Eddie can only conclude that, somewhere out there beyond their borders (beyond which they all know there is nothing at all - they are the whole world!), there is Somewhere Else where Someone Else must live. This is forbidden knowledge and it will lead him and Jane on a dangerous path of discovery.
I found the book a delight of inventiveness with a well plotted story that was well worth reading. It is filled with characters one can believe in, some of them good but many coming in various shades of unpleasantness. The structure of their society, awful though it is, rings true, and the thought that has gone into designing a colour-based society, with all its stupidities and useless rules, is obvious and inventive. The tale is told throughout with an element of humour provided by Eddie and is constantly enjoyable to read as detail piles upon detail. One can see many similarities and absurdities between our world and theirs, as I think we are meant to. This is very likely to be my favourite book of the year.
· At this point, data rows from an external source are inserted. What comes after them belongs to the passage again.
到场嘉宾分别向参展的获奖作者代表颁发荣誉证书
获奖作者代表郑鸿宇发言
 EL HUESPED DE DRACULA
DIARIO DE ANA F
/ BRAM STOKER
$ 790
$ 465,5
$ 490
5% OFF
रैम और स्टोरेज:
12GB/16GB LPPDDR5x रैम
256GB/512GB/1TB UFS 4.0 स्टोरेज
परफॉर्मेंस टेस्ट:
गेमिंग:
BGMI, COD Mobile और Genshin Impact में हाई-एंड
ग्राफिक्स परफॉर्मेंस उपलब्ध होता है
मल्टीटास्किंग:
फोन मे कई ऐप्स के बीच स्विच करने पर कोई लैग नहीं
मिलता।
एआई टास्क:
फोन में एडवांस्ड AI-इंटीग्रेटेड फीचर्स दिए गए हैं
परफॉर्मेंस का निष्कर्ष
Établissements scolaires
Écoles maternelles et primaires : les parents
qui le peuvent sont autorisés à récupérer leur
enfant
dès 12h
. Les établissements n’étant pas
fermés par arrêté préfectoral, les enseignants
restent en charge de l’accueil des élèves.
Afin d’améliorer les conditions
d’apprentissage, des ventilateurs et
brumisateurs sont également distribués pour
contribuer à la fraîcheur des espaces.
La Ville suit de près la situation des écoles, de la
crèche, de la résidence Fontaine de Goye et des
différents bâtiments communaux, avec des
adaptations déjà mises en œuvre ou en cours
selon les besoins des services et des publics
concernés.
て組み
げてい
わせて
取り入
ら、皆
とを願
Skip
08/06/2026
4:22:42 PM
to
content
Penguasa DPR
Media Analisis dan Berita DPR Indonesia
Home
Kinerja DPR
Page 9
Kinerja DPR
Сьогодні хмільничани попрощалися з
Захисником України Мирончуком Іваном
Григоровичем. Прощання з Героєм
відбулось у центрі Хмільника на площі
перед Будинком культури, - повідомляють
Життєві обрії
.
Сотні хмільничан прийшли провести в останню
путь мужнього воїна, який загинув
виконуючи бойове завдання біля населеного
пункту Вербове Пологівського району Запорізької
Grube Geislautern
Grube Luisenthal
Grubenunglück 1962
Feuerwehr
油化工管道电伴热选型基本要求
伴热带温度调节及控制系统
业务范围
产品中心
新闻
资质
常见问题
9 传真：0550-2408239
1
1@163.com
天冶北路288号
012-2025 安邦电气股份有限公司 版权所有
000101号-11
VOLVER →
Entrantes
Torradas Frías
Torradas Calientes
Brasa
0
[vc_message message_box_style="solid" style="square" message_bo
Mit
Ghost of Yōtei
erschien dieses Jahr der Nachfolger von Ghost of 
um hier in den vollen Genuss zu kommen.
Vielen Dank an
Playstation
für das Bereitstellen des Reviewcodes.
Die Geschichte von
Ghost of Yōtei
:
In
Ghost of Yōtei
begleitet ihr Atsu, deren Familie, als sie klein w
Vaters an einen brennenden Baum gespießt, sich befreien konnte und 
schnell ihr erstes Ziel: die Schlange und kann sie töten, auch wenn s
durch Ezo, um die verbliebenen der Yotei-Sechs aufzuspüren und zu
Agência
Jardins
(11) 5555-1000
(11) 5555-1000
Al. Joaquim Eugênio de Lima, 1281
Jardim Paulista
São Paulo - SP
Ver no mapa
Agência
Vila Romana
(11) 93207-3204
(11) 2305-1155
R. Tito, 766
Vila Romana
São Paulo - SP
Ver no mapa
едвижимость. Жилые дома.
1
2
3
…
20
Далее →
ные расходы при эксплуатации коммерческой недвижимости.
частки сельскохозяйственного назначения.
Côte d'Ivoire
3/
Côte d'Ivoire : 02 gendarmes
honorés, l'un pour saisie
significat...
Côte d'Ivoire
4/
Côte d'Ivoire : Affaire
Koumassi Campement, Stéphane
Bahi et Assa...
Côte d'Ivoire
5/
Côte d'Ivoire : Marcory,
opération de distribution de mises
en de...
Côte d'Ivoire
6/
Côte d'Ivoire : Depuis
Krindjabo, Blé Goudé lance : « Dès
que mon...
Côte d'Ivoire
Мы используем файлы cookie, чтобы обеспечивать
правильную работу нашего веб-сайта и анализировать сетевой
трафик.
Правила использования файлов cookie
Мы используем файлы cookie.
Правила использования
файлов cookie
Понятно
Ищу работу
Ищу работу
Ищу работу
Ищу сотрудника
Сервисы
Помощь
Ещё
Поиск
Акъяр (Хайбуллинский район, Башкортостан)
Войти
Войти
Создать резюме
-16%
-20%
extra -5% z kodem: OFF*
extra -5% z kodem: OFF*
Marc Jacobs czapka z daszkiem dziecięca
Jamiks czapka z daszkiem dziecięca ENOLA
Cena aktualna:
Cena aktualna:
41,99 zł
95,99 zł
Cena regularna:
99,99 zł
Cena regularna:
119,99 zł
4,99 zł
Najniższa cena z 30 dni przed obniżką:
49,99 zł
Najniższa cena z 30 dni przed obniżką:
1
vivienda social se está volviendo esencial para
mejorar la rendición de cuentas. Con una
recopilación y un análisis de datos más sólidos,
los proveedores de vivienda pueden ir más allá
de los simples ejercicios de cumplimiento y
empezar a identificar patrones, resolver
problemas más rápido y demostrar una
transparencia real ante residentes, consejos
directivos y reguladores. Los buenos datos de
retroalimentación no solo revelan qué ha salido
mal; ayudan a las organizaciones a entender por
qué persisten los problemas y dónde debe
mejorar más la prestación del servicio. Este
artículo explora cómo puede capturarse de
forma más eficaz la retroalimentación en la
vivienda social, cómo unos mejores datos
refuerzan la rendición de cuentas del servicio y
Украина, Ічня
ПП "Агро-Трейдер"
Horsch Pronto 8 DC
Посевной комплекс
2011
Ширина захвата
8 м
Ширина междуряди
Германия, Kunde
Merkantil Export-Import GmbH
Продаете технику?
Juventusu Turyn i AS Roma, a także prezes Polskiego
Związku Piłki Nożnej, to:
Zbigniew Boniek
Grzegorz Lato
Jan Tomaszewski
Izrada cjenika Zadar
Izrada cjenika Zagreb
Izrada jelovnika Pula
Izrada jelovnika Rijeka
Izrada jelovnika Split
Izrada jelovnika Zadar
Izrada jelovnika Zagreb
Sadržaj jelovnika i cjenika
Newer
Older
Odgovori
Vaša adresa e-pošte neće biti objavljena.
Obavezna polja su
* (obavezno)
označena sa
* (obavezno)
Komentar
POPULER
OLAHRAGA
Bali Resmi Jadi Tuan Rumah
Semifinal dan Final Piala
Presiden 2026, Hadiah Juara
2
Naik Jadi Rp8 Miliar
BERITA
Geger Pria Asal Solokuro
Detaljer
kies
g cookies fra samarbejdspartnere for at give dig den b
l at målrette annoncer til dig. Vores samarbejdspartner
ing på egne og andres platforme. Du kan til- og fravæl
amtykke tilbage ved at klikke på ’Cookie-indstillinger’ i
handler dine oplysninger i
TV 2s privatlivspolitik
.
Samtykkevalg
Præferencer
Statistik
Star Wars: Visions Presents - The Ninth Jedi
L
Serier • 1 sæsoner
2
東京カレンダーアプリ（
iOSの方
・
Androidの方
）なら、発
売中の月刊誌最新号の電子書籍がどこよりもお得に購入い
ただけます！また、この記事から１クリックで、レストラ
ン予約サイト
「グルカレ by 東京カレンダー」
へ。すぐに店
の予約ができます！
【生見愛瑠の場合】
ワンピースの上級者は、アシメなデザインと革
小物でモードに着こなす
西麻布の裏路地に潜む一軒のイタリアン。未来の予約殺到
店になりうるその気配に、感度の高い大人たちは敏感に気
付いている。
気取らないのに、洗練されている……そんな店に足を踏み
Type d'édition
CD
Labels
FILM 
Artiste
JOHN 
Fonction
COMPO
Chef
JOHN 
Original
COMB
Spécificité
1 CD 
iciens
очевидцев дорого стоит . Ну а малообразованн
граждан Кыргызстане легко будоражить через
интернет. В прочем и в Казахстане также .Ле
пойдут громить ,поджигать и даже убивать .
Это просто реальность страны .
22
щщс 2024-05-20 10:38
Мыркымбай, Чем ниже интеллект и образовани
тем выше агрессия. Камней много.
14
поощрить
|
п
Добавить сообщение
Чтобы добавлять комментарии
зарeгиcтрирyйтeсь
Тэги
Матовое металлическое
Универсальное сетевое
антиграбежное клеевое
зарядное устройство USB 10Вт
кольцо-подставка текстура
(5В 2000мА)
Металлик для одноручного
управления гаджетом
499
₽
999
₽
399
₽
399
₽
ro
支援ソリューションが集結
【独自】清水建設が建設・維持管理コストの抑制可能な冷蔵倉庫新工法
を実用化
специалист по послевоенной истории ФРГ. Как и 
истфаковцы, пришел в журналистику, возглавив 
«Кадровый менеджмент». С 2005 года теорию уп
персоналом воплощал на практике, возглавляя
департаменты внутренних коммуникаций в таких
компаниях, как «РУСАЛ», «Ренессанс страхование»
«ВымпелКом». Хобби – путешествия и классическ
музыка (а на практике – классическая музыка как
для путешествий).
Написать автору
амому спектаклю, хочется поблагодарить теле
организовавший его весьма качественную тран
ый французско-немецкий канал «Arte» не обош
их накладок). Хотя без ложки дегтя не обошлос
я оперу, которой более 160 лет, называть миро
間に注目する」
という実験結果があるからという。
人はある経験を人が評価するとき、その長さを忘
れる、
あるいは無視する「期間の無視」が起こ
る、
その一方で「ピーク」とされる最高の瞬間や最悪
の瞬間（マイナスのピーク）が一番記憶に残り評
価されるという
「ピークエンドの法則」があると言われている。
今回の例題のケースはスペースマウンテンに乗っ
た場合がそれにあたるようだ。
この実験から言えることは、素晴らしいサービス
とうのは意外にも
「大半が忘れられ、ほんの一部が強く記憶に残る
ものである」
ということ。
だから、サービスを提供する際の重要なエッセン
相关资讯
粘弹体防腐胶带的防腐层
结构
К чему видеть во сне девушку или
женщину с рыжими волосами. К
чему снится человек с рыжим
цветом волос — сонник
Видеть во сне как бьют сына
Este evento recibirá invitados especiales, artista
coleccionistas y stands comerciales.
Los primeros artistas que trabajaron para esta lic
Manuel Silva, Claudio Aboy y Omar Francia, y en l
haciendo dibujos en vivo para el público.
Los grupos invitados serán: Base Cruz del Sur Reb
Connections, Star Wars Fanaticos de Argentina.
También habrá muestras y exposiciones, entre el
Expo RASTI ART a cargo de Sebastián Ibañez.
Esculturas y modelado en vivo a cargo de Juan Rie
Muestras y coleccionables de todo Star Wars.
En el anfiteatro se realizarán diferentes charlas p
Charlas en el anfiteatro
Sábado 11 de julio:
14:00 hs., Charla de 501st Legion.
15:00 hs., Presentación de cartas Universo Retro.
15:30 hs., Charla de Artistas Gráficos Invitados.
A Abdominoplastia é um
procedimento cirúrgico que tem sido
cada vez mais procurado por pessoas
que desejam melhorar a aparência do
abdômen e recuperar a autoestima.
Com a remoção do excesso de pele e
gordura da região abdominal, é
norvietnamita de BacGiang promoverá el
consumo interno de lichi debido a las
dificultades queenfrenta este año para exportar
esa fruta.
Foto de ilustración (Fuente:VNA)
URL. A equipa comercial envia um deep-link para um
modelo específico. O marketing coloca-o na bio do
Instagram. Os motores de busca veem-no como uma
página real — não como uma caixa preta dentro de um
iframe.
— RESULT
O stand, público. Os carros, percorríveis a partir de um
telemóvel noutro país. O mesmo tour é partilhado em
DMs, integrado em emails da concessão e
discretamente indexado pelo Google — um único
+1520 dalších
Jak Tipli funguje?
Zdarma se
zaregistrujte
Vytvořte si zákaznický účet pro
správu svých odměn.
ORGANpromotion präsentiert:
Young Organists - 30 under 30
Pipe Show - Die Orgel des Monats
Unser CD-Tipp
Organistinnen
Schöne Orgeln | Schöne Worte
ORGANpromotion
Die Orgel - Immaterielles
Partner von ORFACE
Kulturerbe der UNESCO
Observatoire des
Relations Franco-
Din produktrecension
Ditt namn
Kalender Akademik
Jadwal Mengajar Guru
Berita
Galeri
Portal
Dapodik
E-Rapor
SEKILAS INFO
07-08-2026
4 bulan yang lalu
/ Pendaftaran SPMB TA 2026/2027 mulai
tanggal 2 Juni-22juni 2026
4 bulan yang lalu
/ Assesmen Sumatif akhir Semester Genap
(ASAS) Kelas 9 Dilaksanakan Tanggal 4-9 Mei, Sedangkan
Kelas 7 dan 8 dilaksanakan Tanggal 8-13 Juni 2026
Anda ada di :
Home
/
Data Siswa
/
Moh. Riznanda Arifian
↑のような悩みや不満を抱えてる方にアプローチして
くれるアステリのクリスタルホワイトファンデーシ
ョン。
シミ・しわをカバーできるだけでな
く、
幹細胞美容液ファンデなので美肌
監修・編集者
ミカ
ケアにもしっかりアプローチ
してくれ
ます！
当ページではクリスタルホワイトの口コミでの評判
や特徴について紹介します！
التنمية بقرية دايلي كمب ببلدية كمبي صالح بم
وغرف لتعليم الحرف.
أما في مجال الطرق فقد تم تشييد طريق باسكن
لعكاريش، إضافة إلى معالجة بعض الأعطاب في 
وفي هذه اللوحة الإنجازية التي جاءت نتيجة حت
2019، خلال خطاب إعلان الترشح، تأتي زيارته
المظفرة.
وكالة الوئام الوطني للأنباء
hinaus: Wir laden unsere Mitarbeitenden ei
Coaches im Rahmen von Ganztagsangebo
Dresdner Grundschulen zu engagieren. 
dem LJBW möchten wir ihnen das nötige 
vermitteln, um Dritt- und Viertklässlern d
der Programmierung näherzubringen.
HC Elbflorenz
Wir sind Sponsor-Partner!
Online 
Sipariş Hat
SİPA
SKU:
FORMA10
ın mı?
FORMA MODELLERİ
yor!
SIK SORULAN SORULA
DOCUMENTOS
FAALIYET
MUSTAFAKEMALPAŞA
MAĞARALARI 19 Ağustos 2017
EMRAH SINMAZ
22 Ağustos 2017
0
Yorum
Incidentally, the cover mentions that the book is by the author of Shades of Grey and inside, amongst ‘Also by Jasper Fforde’, it lists the Shades of Grey series, which has only the one entry. This is the second volume in the series, though nowhere does it say so. As Red Side Story works very well as a standalone novel, with no hint that it is part of a series, I am curious as to what might have happened in the earlier story (published 2009), and wonder if there will be more to come?